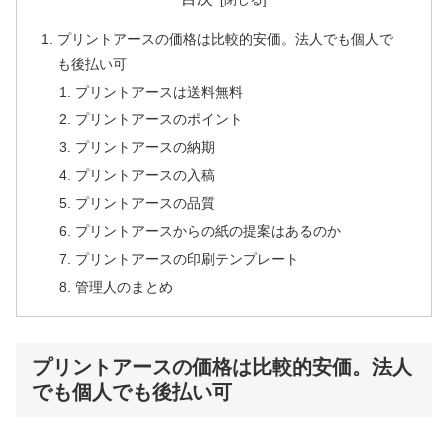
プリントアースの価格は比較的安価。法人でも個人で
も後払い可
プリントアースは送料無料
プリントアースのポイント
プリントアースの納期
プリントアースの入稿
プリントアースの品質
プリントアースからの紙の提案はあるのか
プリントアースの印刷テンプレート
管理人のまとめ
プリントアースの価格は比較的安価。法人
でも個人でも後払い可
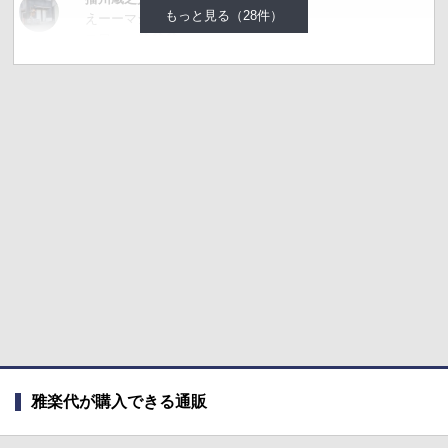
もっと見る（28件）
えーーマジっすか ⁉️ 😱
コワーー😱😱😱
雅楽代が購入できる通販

■ **Request**:
Exclude the pictures and transcribe all of the entries exactly.

■ **Answer to the problem**:
プリントアースの価格は比較的安価。法人でも個人で
も後払い可
プリントアースは送料無料
プリントアースのポイント
プリントアースの納期
プリントアースの入稿
プリントアースの品質
プリントアースからの紙の提案はあるのか
プリントアースの印刷テンプレート
管理人のまとめ
プリントアースの価格は比較的安価。法人
でも個人でも後払い可
もっと見る（28件）
えーーマジっすか ⁉️ 😱
コワーー😱😱😱
雅楽代が購入できる通販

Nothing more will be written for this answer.